Cheyenne Wells Tour

On the Ground in the Eastern Plains

#HealthiestCO Statewide Listening Tour

This week marks a significant milestone for the #HealthiestCO Statewide Listening Tour. In October, we set out to listen to community members from each county across the state. Today, we’ve officially cruised 63 of 64 Colorado counties, with only Denver left to go.

For our final road tour in the Eastern Plains, we traveled the prairielands, crossed paths with tumbleweeds and stretched our sights on the big sky and wide open spaces. More importantly, we met with some very important and passionate community members from Elbert, Lincoln, Kit Carson and Cheyenne counties. 

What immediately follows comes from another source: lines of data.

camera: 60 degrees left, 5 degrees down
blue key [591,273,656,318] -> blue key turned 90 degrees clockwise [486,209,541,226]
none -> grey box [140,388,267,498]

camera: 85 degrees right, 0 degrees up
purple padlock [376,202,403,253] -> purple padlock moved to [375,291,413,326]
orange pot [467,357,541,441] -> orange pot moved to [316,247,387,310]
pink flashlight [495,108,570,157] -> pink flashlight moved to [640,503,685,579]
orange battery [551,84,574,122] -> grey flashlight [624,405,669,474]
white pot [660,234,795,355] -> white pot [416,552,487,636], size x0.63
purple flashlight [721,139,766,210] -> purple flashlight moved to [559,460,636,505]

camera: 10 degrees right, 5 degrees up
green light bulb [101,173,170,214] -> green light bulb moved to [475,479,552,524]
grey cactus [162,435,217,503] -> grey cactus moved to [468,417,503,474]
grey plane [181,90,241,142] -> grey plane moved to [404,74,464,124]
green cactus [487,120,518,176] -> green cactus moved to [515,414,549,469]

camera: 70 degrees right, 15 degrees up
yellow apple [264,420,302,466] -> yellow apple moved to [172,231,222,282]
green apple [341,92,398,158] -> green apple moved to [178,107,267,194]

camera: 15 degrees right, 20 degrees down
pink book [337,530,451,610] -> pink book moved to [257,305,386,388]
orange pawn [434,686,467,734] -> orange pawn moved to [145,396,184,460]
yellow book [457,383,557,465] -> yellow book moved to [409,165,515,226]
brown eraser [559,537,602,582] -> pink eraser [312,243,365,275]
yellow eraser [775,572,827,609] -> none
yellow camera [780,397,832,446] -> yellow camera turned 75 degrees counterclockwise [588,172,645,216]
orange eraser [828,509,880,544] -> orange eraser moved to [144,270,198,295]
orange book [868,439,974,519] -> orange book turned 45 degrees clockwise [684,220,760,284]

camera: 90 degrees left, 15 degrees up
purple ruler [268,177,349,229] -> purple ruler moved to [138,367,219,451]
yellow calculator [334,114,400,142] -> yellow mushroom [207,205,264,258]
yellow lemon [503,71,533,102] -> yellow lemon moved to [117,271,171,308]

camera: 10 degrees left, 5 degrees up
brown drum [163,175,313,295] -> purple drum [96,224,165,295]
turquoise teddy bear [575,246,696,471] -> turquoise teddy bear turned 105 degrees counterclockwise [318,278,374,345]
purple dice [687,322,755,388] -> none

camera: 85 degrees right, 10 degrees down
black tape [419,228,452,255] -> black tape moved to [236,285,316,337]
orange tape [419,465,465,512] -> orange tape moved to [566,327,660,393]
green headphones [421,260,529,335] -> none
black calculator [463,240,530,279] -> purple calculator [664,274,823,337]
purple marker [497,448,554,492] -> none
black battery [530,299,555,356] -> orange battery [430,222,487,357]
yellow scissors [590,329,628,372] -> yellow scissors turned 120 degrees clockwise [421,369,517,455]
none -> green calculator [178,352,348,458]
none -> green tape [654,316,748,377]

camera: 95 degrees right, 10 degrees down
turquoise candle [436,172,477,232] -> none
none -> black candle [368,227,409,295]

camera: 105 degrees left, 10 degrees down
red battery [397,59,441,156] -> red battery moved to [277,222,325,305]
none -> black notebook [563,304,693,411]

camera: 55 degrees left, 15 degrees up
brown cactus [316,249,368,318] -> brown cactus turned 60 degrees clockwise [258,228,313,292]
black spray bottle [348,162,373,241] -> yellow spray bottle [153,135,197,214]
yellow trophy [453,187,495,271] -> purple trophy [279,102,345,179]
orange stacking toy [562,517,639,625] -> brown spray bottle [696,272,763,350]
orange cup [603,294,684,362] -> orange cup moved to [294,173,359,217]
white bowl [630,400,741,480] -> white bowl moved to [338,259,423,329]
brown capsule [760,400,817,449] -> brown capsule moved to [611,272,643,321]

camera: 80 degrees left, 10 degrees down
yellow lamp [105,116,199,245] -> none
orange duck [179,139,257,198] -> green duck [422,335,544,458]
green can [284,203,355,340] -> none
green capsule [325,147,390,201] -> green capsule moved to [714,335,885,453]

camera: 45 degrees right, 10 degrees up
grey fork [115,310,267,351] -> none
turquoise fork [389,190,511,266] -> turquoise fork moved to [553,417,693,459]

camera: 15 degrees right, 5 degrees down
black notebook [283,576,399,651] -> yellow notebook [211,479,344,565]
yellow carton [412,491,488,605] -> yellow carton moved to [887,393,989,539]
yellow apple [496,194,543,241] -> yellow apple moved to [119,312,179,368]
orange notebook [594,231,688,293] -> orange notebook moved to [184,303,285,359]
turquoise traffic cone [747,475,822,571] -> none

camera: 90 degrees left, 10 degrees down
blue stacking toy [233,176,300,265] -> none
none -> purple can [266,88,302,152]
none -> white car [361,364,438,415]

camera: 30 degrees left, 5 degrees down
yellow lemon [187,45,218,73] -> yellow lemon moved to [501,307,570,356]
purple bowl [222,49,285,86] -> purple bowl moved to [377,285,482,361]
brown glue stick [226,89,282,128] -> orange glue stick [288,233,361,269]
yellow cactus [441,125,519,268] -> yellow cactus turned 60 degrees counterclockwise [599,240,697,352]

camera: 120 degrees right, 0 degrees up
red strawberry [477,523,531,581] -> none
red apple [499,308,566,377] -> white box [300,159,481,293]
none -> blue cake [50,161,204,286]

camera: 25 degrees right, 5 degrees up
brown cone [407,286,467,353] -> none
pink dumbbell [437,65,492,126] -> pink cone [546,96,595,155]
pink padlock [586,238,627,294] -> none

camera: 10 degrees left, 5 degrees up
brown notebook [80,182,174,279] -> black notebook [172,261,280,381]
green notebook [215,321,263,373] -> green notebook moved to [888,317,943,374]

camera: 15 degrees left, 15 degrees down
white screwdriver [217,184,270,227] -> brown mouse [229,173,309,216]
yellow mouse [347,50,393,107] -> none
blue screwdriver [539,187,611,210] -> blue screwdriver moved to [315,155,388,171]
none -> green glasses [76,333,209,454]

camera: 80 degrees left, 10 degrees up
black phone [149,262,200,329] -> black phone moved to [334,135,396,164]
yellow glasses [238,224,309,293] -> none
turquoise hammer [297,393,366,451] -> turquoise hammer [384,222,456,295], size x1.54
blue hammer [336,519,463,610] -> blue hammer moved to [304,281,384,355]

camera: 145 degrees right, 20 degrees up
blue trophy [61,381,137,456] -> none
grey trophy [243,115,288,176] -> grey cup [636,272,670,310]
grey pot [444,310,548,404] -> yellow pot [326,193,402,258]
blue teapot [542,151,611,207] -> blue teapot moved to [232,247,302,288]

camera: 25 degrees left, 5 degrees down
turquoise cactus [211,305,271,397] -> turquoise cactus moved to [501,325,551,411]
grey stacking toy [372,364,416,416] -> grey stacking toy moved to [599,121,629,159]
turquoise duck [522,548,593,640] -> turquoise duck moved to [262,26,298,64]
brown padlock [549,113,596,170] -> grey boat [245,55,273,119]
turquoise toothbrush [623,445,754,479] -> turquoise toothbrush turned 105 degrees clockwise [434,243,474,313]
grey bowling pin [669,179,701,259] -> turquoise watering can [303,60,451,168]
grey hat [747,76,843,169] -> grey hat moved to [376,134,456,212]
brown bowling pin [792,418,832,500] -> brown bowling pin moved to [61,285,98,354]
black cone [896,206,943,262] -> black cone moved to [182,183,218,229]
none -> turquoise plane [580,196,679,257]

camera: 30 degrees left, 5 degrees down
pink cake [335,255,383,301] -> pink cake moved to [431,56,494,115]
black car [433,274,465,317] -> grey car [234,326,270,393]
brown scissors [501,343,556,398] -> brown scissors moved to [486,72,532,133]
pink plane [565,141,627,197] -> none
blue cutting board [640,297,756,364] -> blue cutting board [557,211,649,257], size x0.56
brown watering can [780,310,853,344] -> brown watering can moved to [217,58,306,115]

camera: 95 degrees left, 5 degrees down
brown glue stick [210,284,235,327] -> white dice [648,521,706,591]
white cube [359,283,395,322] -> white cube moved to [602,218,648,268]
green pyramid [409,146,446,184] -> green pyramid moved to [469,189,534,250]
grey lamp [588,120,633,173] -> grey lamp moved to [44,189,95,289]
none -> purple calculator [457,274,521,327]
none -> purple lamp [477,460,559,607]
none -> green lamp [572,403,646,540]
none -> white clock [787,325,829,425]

Our first stop at Kiowa Town Hall included a conversation that was rich with insights on community assets and challenges. Residents spoke of bountiful outdoor activities but lack of indoor recreational facilities, bike lanes and safe routes. Largely known for its “country flair” – or farmland – this region has access to healthy and affordable produce, but minimalist grocery stores and, surprisingly, no local farmers markets. They share interest for community gardens, but face challenges in sustaining them. Most prominent of all challenges expressed, however, was the need for a local “health hub” – one that can provide individuals, across the lifespan, with access to indoor exercise equipment, fitness classes, educational resources and more. 

We took an impromptu activity break on the way to our next stop at Fawn Valley Park. Though some might argue we got lost, the slight detour offered us the opportunity to enjoy the fresh air locals talked about. The park itself boasted robust fitness equipment – ranging from basic to advanced skill levels – and a state-of-the-art playground. Equipment included everything from lower-body, upper-body and core strengthening to stretching and yoga.

At our next stop in Limon, we learned about similar health challenges as those faced in Kiowa. Chief among these issues was the desire for an indoor recreational center. Residents shared concern with the lack of indoor exercise opportunities and the benefits of having this resource available. Unique to this region, two local hotels do open their pool to public use. We also heard about the region’s health system and the need to strengthen access to preventative, specialty and mental health services. We learned about the Fast Track System – a resource that allows residents access to scheduled urgent care without the high costs of being treated at an emergency department. And though there is a strong network of quality health care professionals, recruitment and retention for the rolling plains is a widespread issue. 

We journeyed on to Burlington, or as some might say “almost Kansas,” to find a tremendous community asset. At Prairie Family Center, community is family and resources are extensive. Individuals, children, parents and families have access to vital tools that will help them thrive. Some programs offered at the Prairie Family center include parenting, cooking and fitness courses. As well, it serves as an assistance site for individuals and families in need of health insurance coverage; collects donations for a monthly food bank; and owns a thrift store located across the street.

On Tuesday morning, we made our way to Cheyenne Wells and toured Keefe Memorial Hospital. This rural, acute care hospital is one of the smallest in Colorado and the nation, with only 25 beds and 11 available. The staff, from administrators to frontline workers, are dedicated to treating patients like family and improving community health. At this site, we also met with the county public health director, who discussed some of the local public health issues. Top concerns include substance abuse, more specifically underage drinking, and tobacco use.

With only Denver County left to visit, the #HealthiestCO road is largely behind us… but there is much work ahead. We’d like to extend our gratitude to Colorado communities – rural, frontier and urban – who hosted and shared your health stories. We appreciate you and the work you do to make Colorado a healthier place to live, work and play.